Build a churn classifier with logistic regression, read its coefficients as odds ratios, and learn why 73.77 percent accuracy can mean your model never predicted a single churn.

Data Science Series · Part 10 of 30

A churn model I reviewed a few years ago reported 73.77 percent accuracy on its holdout set. That number sat in a slide deck for six weeks before anyone printed the confusion matrix, at which point one column turned out to be entirely zeros. Every customer had been scored as staying. Accuracy was simply reciting the base rate back at us.

Key takeaways

  • Logistic regression models the log odds as a straight line, then squashes it into a probability with the sigmoid function. Linearity lives in the odds, not in the probability.
  • A coefficient exponentiates into an odds ratio, which is the only honest way to read it out loud.
  • Accuracy on imbalanced data is close to useless. Report AUC, precision and recall at a stated threshold, and always print the confusion matrix.
  • Threshold selection belongs to whoever owns the retention budget, not to the default value of 0.5.
  • Regularisation is on by default in scikit-learn, and the argument that controls it changed in version 1.8.
Who this is for: you have followed Part 9 and can fit and read an ordinary least squares model. You know what a dataframe is and you have engineered a few features in Part 6. No calculus is assumed. If descriptive statistics feel shaky, statistics an analyst uses from the Data Analyst Series covers the ground this part builds on.

Where the churn project stands after Part 9

Last part we fitted a linear model and spent most of our effort learning to read coefficients without lying to ourselves. That model predicted a continuous number. Our actual business question is not continuous at all. Retention wants to know which customers will leave, which is a yes or no outcome, and a straight line fitted to a column of zeros and ones will happily predict a churn probability of 1.4 or minus 0.2. Neither of those exists.

This part swaps the target for the binary Churn column and produces our first real classifier. We keep the same feature set built in Part 6, add the encoding work needed for a categorical target, and finish with a scored customer list and a threshold we can defend in a meeting. Data throughout is the public Telco Customer Churn file, 7043 rows of a fictional California telco, published by IBM and reachable at the raw GitHub link in the references. To keep the examples quick to rerun I worked from a 486 row extract of that file, so every number printed below comes from that extract rather than the full set. Directionally the two agree closely, but if you run the full 7043 rows your third decimal place will move.

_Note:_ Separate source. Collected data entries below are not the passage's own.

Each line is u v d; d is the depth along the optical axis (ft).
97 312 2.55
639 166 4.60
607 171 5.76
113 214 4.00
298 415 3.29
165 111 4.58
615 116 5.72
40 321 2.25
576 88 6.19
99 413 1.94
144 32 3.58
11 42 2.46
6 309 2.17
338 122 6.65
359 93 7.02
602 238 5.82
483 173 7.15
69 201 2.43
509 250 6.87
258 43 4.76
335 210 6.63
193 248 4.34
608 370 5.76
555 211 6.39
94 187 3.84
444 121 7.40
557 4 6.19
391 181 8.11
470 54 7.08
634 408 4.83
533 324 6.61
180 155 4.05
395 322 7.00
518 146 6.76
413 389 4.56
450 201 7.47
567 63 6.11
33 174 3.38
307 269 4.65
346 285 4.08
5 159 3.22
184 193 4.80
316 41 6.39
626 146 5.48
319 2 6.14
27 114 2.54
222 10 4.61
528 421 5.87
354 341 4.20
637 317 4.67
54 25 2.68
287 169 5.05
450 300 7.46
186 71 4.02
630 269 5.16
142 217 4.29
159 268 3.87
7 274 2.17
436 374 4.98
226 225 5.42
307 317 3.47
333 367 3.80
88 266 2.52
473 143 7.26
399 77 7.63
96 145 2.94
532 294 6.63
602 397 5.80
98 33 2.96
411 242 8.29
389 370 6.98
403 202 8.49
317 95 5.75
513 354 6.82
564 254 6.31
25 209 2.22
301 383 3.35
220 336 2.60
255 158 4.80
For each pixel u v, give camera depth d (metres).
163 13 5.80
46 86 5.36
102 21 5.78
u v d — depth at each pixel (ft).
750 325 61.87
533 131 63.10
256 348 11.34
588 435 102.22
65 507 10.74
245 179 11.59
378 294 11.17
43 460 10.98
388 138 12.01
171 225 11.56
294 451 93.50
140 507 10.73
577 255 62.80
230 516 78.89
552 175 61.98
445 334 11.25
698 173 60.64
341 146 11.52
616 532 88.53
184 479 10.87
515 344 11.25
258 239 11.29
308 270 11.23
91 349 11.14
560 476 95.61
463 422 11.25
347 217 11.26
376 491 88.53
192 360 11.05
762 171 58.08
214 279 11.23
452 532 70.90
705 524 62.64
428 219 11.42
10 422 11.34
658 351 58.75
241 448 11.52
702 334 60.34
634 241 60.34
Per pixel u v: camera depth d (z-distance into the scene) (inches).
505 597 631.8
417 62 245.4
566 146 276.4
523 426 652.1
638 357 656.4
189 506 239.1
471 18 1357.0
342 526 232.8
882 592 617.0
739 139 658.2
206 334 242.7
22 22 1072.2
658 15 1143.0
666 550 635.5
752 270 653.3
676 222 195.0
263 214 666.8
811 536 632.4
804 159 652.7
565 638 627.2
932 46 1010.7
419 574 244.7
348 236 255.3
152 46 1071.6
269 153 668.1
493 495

Log odds, and why a straight line cannot output a probability

Probability is trapped between 0 and 1. Linear functions are not, so fitting one directly to a probability guarantees nonsense at the extremes. Logistic regression solves this by moving the linear part somewhere unbounded. Odds are the probability of the event divided by the probability of no event, so a 20 percent churn probability is odds of 0.25, or one churner for every four stayers. Odds run from 0 to infinity. Take their natural logarithm and you get log odds, which run from minus infinity to plus infinity. That is a scale a straight line can live on safely.

So we fit a linear combination of features to the log odds, then invert it back into a probability with the sigmoid, also called the logistic function. Its shape does all the work: far from the middle it flattens, so extreme inputs are pushed towards 0 or 1 without ever arriving. A useful anchor is that log odds of 0 corresponds to probability 0.5 exactly, and log odds of 2 corresponds to roughly 0.88.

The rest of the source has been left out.